Майское солнце, греющее уже вполне по-летнему, на улицах толпы: восторженно визжащие школьники, студенты… Какой-то праздник? Все будто бы знакомы друг с другом, у нас в Виррах такого не было. У нас в школу-то редко ходили, только сдавали экзамены четыре раза в год. Учителя приходили к нам на дом, их специально приглашали. Мое общение со сверстниками старались свести к минимуму, и против этого я вовсе не возражал. Моя внешность бесила их, просто приводила в ярость. Но тут, похоже, все было по-другому. Я с интересом наблюдал, как эти шумные яркие дети веселятся, радуются, завидев друг друга, делятся выпивкой. Смотрел отстраненно, пока не нахлынул очередной приступ меланхолии и жалости к себе: «а для меня все это уже не доступно», «наверное, я и тут не задержусь».
У меня такое регулярно. Это семейное.

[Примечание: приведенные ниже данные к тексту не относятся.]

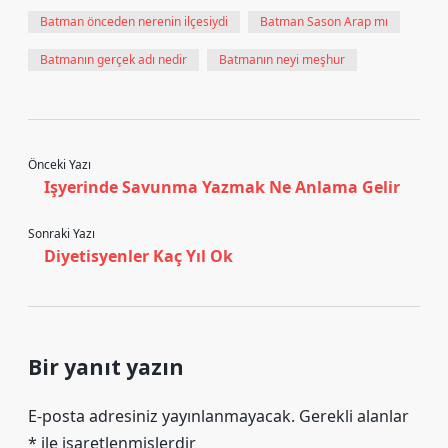
Batman önceden nerenin ilçesiydi
Batman Sason Arap mı
Batmanın gerçek adı nedir
Batmanın neyi meşhur
Önceki Yazı
Işyerinde Savunma Yazmak Ne Anlama Gelir
Sonraki Yazı
Diyetisyenler Kaç Yıl Ok
Bir yanıt yazın
E-posta adresiniz yayınlanmayacak.
Gerekli alanlar
*
ile işaretlenmişlerdir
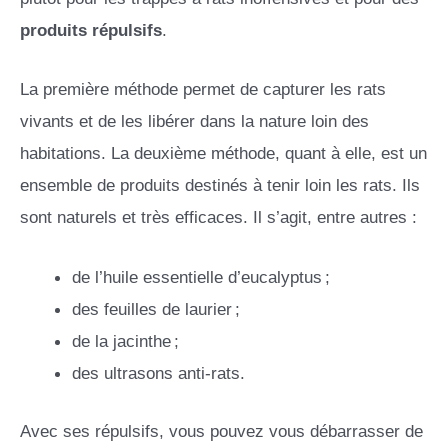
produits
répulsifs
.
La première méthode permet de capturer les rats
vivants et de les libérer dans la nature loin des
habitations. La deuxième méthode, quant à elle, est un
ensemble de produits destinés à tenir loin les rats. Ils
sont naturels et très efficaces. Il s’agit, entre autres :
de l’huile essentielle d’eucalyptus ;
des feuilles de laurier ;
de la jacinthe ;
des ultrasons anti-rats.
Avec ses répulsifs, vous pouvez vous débarrasser de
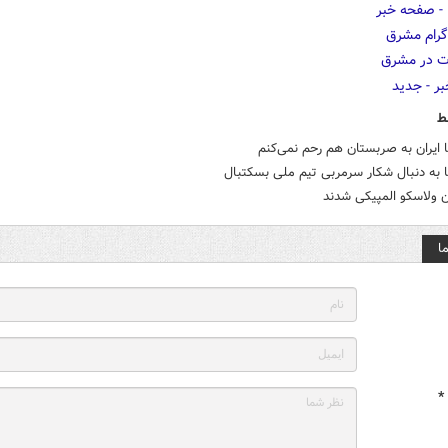
ط
ا ایران به صربستان هم رحم نمی‌کنم
 به دنبال شکار سرمربی تیم ملی بسکتبال
 ولاسکو المپیکی شدند
ا
*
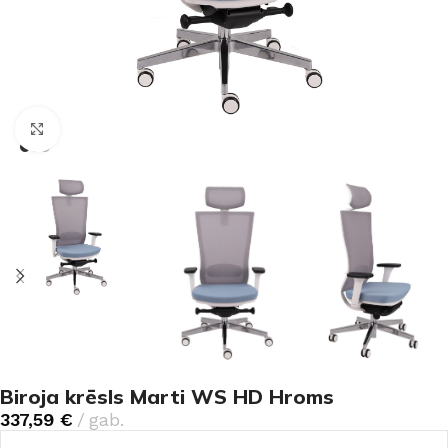
Noklikšķiniet, lai palielinātu
Biroja krēsls Marti WS HD Hroms
337,59
€
gab.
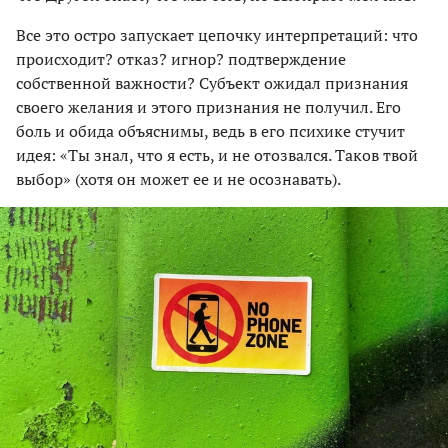
Все это остро запускает цепочку интерпретаций: что
происходит? отказ? игнор? подтверждение
собственной важности? Субъект ожидал признания
своего желания и этого признания не получил. Его
боль и обида объяснимы, ведь в его психике стучит
идея: «Ты знал, что я есть, и не отозвался. Таков твой
выбор» (хотя он может ее и не осознавать).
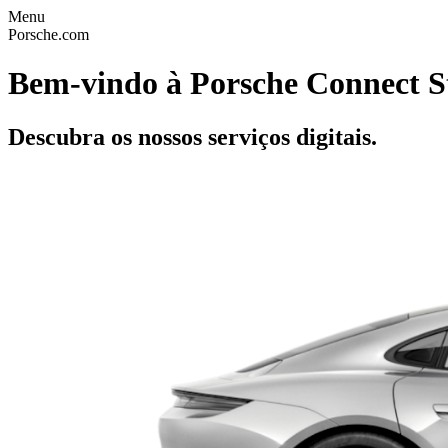
Menu
Porsche.com
Bem-vindo à Porsche Connect S
Descubra os nossos serviços digitais.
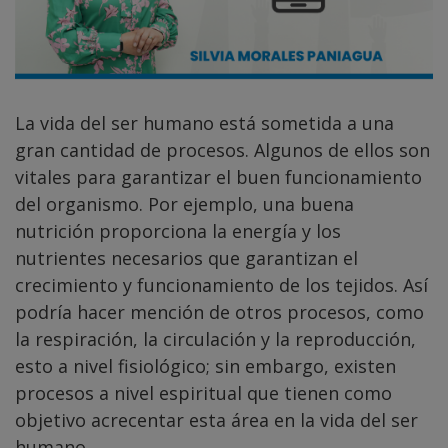
La vida del ser humano está sometida a una
gran cantidad de procesos. Algunos de ellos son
vitales para garantizar el buen funcionamiento
del organismo. Por ejemplo, una buena
nutrición proporciona la energía y los
nutrientes necesarios que garantizan el
crecimiento y funcionamiento de los tejidos. Así
podría hacer mención de otros procesos, como
la respiración, la circulación y la reproducción,
esto a nivel fisiológico; sin embargo, existen
procesos a nivel espiritual que tienen como
objetivo acrecentar esta área en la vida del ser
humano.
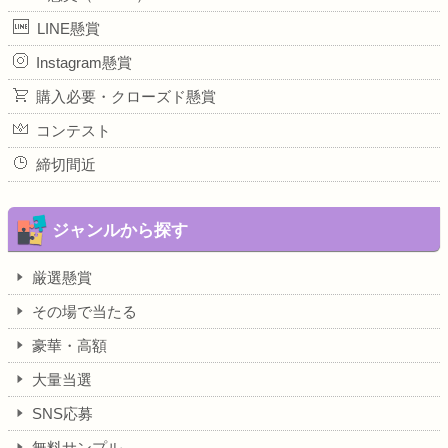
LINE懸賞
Instagram懸賞
購入必要・クローズド懸賞
コンテスト
締切間近
ジャンルから探す
厳選懸賞
その場で当たる
豪華・高額
大量当選
SNS応募
無料サンプル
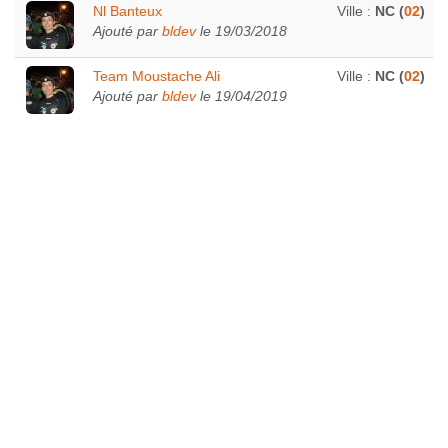
Nl Banteux
Ville :
NC (
02
)
Ajouté par
bldev
le 19/03/2018
Team Moustache Ali
Ville :
NC (
02
)
Ajouté par
bldev
le 19/04/2019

Расстроит, разозлит что-нибудь, и пошло-поехало по нарастающей. Сразу вспоминается мать. Только что убивалась по поводу моих волос, − опять они слишком быстро отросли − и вот уже причитает, что такими темпами я вырасту одним «из этих самых». И на наркотики подсяду. И она не выдержит такого позора. Пальцы к вискам, а потом хватается за ножницы… А потом − картинно умирать, так, чтобы весь дом слышал. Как же меня это доводило, а ведь сам стал таким же, вот, полюбовался на нетрезвых школьников, и все, ах утраченные мгновения!.. Вирры следовало вытравить из своей головы раз и навсегда. Я натянул на лицо равнодушную улыбку. Пробежался глазами по списку телефонов. Надо вернуться домой и заняться делом. Вот, уже кто-то на меня пялится, отлично…
Я не знаю, почему заговорил с тем парнем. Как-то умилил, что ли его растерянный-потерянный вид. Позабавила его молодость, − ему было, наверное, лет тринадцать − сбивчивая речь, застенчивость. Все это вызывало какие-то братские чувства, а у меня раньше такого не случалось.
Гадает, девица ли я. Это очень заметно. Но спрашивать стесняется. Забавно. В Виррах все знали, кто я, в столице взгляд у обывателей был более наметанным. В глазах − немая мольба. «Кто-нибудь, помогите». Я знаю, каково это − когда тебе очень нужна помощь, и ты боишься попросить о ней, лишь молча бредешь в неизвестном направлении, хотя хочется заорать во весь голос. Что такое? Подруги или сестры, неважно, в полиции… Пьянство в неположенном месте. Ситуация настолько знакомая и привычная для меня, что я с трудом сдержал смех. За те два года я порой попадался и не на таком… А для него − звали парнишку как-то длинно и экзотично, сочувствую, чувак, сам вот мучаюсь всю жизнь − это была Проблема с большой буквы. Крушение миров.
В столице я натренировался уламывать полицейских и охранников. Даже тех, которые совсем-совсем деревянные игрушки. Вот когда моя физиономия была как нельзя кстати. Делаешь лицо круглой идиотки, но притом идиотки уверенной, и вперед. Правила игры были настолько знакомы, и все было так элементарно, что у меня подскочило настроение. И приятно было для разнообразия кому-то помочь, а не сидеть, вздыхая от жалости к себе. Я помню, как, окончательно войдя в роль, вошел в камеру, отодвинув с дороги оторопевшего копа, притянул к себе обеих девушек, не успев даже толком их рассмотреть. А потом, когда мы покинули «гнездовье закона и порядка» и встали во дворе, рассматривая друг друга, одновременно смущенно и с любопытством, с трудом подавляя желание рассмеяться, по-моему, я тогда не выдержал первым, и мы все хохотали непонятно над чем, как-то незаметно они все вошли в мою жизнь.